Les indicateurs économiques publiés par Moody’s pour 2024 servent de base aux projections :
- PIB par habitant (PPA): 5 548 USD, niveau faible mais accompagné d’une croissance réelle de 3,6 %, signe de résilience.
- Inflation: 5 %, modérée grâce à la politique monétaire de la BEAC.
- Déficit budgétaire: -1,3 % du PIB, reflet d’une discipline accrue.
- Balance courante: -3,2 % du PIB, exposant la dépendance au pétrole.
- Dette extérieure: 27,7 % du PIB, ratio relativement bas.
- Antécédent de défaut: au moins un depuis 1983, ce qui entretient la perception du risque.
Moody’s évalue la force économique du Cameroun à ba3, ajustée à la baisse à cause d’infrastructures insuffisantes et de marchés financiers peu efficaces. La gouvernance reste à caa1, malgré des progrès. La force fiscale est notée ba1, grâce à l’euro comme devise de référence, mais contrainte par les passifs potentiels des entreprises publiques.
Les considérations ESG pèsent aussi lourd. L’agence attribue au Cameroun un score très négatif (CIS-5). Les risques environnementaux (E-4) incluent sécheresses et inondations, qui frappent l’agriculture. Les risques sociaux (S-5) découlent des conflits dans les régions anglophones et l’Extrême-Nord. Quant à la gouvernance (G-4), elle reste affaiblie par la corruption et la centralisation du pouvoir.
Cette évaluation intervient à quelques semaines de l’élection présidentielle du 12 octobre 2025. Le président Paul Biya est à nouveau candidat. Les divergences au sein du parti et de l’administration nourrissent l’incertitude politique, que Moody’s qualifie de risque « élevé ».

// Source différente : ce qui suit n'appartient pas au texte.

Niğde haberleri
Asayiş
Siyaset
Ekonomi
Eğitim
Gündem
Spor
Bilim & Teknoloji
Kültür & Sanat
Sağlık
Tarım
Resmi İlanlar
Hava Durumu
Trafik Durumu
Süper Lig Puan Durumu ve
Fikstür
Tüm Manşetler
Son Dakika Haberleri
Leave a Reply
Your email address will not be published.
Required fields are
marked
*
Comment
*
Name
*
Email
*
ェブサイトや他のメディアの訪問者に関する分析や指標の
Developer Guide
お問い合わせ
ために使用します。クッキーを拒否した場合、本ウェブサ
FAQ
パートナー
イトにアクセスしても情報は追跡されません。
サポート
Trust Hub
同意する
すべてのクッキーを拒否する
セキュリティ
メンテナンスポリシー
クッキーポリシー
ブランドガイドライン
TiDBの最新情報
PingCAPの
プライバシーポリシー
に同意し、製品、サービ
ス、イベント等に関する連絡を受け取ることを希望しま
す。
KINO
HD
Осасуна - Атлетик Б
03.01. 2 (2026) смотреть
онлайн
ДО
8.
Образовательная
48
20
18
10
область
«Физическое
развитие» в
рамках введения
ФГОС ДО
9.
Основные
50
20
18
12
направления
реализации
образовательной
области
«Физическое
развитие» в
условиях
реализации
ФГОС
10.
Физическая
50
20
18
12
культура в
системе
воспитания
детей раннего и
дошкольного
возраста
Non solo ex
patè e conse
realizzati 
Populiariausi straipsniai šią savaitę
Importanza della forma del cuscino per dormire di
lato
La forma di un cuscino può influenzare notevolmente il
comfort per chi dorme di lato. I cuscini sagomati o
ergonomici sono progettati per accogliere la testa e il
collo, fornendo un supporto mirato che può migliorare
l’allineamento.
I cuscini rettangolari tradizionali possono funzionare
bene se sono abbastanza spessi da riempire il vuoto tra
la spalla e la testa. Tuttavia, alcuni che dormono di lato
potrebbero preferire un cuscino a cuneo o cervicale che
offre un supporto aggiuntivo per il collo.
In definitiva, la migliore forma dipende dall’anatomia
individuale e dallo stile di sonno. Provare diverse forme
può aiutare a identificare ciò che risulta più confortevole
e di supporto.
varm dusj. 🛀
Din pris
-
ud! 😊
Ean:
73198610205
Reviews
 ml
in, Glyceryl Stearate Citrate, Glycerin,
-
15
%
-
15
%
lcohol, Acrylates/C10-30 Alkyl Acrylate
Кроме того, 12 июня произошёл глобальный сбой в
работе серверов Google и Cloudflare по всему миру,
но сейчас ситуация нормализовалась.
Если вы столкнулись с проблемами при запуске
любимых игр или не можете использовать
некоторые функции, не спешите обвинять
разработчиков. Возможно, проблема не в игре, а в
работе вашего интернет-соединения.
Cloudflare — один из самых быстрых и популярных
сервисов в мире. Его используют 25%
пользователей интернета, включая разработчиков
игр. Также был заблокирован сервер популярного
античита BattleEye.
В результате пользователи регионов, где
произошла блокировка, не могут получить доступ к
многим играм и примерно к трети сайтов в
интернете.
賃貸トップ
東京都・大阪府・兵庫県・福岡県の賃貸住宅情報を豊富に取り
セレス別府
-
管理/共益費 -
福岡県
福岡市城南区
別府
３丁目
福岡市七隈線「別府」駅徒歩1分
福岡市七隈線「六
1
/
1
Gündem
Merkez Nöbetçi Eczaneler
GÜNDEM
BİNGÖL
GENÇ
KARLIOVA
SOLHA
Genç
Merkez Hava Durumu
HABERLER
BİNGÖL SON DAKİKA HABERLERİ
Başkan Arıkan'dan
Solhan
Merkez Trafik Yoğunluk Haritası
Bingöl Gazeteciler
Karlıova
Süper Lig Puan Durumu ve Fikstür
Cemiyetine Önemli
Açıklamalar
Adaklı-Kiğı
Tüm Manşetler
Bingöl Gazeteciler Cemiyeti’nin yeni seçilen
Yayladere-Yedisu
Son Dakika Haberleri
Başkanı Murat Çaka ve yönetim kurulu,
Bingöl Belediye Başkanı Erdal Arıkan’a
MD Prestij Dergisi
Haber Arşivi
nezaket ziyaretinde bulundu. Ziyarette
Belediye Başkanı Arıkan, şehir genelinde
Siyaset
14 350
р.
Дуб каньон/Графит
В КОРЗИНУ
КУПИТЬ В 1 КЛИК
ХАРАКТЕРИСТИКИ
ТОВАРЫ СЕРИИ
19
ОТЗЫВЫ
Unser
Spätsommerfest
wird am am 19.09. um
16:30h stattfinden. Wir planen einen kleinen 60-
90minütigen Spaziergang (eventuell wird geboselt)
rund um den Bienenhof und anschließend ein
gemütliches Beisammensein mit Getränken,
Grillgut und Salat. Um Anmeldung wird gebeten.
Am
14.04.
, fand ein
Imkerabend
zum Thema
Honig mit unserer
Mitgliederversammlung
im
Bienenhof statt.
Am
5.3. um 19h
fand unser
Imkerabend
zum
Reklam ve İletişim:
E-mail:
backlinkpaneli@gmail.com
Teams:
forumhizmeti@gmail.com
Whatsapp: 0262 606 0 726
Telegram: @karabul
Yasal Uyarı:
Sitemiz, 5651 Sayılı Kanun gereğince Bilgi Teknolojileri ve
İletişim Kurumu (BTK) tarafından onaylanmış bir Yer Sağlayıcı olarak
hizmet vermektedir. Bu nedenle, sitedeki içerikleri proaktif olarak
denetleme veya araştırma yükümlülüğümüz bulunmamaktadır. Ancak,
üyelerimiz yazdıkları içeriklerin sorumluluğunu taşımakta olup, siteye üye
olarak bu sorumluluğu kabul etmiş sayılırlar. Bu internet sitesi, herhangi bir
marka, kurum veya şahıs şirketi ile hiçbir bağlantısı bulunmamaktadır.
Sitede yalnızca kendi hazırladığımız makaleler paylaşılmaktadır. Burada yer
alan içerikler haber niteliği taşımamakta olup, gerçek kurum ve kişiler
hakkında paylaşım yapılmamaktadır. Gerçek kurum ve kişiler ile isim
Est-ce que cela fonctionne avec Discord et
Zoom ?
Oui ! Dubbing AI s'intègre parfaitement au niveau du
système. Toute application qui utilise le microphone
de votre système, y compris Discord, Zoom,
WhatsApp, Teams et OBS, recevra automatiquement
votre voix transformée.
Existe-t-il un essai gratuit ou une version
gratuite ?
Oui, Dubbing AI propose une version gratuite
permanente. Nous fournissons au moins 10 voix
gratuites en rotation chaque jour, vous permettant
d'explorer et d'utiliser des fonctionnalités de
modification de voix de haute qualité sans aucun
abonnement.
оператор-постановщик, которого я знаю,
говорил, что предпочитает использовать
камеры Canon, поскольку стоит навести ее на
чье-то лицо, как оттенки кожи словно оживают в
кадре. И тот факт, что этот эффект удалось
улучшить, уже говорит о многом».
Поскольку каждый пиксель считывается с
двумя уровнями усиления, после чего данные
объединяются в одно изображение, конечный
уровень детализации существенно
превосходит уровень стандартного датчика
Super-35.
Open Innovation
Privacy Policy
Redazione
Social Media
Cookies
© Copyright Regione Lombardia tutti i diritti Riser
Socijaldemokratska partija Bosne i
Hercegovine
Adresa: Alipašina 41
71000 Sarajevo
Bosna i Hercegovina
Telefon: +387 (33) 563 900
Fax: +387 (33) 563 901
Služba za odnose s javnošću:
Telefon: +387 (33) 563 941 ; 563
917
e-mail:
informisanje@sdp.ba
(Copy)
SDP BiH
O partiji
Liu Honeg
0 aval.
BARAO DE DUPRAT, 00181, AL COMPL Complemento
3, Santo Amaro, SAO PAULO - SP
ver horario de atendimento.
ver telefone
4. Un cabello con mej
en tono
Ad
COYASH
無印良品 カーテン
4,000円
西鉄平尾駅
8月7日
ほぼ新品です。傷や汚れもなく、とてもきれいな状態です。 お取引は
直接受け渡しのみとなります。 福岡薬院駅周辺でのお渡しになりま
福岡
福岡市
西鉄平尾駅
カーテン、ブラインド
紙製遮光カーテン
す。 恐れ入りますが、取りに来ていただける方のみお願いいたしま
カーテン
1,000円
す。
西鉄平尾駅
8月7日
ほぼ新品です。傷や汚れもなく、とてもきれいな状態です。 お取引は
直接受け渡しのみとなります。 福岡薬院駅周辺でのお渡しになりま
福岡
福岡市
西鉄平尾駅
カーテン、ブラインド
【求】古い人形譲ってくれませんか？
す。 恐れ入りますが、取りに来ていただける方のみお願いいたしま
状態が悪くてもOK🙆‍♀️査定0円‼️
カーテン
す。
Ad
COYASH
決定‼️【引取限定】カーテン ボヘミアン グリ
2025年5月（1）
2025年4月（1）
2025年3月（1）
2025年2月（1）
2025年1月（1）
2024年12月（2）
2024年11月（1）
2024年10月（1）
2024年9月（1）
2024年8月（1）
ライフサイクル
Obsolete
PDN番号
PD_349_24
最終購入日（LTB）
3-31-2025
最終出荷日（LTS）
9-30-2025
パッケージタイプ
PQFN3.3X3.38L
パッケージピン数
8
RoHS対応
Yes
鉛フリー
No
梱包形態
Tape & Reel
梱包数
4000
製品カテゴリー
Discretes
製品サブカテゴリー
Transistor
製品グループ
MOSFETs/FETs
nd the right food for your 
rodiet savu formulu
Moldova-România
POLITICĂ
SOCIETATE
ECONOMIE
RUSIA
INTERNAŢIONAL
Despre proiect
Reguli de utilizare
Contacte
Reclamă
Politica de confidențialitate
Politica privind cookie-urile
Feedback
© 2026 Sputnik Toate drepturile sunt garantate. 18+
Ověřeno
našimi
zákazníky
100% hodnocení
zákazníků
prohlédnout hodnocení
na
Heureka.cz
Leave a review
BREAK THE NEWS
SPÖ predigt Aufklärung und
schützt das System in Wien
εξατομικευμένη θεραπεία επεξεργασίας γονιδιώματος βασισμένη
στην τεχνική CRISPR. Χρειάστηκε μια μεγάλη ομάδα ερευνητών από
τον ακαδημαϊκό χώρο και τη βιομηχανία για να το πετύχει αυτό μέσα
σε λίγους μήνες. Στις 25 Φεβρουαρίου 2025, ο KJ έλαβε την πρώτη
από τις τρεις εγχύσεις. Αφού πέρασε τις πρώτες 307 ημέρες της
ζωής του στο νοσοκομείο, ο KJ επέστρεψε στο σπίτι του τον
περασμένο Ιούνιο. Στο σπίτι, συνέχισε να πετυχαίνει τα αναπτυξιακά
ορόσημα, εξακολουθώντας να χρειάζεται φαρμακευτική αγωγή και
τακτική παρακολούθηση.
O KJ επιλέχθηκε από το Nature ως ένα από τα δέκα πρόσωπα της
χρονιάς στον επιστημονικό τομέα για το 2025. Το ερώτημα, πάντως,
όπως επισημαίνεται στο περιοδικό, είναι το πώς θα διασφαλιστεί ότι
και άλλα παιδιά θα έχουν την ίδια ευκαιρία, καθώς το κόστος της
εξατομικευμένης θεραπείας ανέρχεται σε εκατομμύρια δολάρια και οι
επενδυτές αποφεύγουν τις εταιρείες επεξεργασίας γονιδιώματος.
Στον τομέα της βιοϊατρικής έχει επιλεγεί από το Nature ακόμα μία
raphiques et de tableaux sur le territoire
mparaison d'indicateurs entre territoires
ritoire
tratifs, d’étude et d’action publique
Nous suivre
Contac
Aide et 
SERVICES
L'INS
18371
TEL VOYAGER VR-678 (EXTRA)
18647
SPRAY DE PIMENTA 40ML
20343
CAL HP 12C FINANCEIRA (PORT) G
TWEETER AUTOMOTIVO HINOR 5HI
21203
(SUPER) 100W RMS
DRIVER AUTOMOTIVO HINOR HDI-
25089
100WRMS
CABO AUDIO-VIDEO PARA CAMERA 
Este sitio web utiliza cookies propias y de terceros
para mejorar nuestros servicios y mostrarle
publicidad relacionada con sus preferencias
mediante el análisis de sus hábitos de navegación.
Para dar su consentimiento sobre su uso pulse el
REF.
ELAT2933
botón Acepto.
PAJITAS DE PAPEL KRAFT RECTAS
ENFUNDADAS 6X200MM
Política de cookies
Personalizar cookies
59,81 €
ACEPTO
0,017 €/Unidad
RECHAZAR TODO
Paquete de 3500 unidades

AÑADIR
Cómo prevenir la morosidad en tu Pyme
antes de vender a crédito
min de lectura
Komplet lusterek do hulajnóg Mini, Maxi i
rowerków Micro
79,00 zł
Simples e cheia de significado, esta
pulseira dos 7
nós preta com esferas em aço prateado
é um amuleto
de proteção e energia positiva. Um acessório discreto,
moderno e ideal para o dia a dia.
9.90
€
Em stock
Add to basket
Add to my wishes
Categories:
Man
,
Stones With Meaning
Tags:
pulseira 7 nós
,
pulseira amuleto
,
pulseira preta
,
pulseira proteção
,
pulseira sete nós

Pour l’exécutif, le défi est double : consolider les avancées économiques et rassurer sur la stabilité politique. Début août, le président Biya a autorisé le ministre des Finances, Louis-Paul Motaze, à lever 930 milliards de FCFA (1,57 milliard USD) auprès de prêteurs nationaux et étrangers. L’objectif : financer des projets prioritaires et apurer les arriérés de dette intérieure, estimés à 485,4 milliards de FCFA fin juin 2025. Dans le même temps, environ 487 milliards de FCFA ont été investis dans les infrastructures au premier semestre (routes, énergie, transports).
Mais la dette des entreprises publiques reste un danger. Leur santé financière fragile pourrait se transformer en passifs pour l’État. Le patronat, lui, réclame une fiscalité allégée, plus d’infrastructures et un endettement mieux maîtrisé.
Au final, Moody’s maintient une perspective stable, qui reflète un équilibre des risques. Une amélioration institutionnelle et un accès élargi aux financements pourraient mener à une révision à la hausse. À l’inverse, une crise de liquidité ou une transition politique chaotique entraîneraient une dégradation.
En clair : le Cameroun reçoit un signal à la fois prudent et encourageant. Les réformes portent leurs fruits, mais la stabilité politique reste décisive. À l’approche de l’élection, le pays est à un tournant. Une gestion réussie pourrait transformer les marges budgétaires en croissance inclusive. Dans le cas contraire, les vulnérabilités risquent de s’aggraver.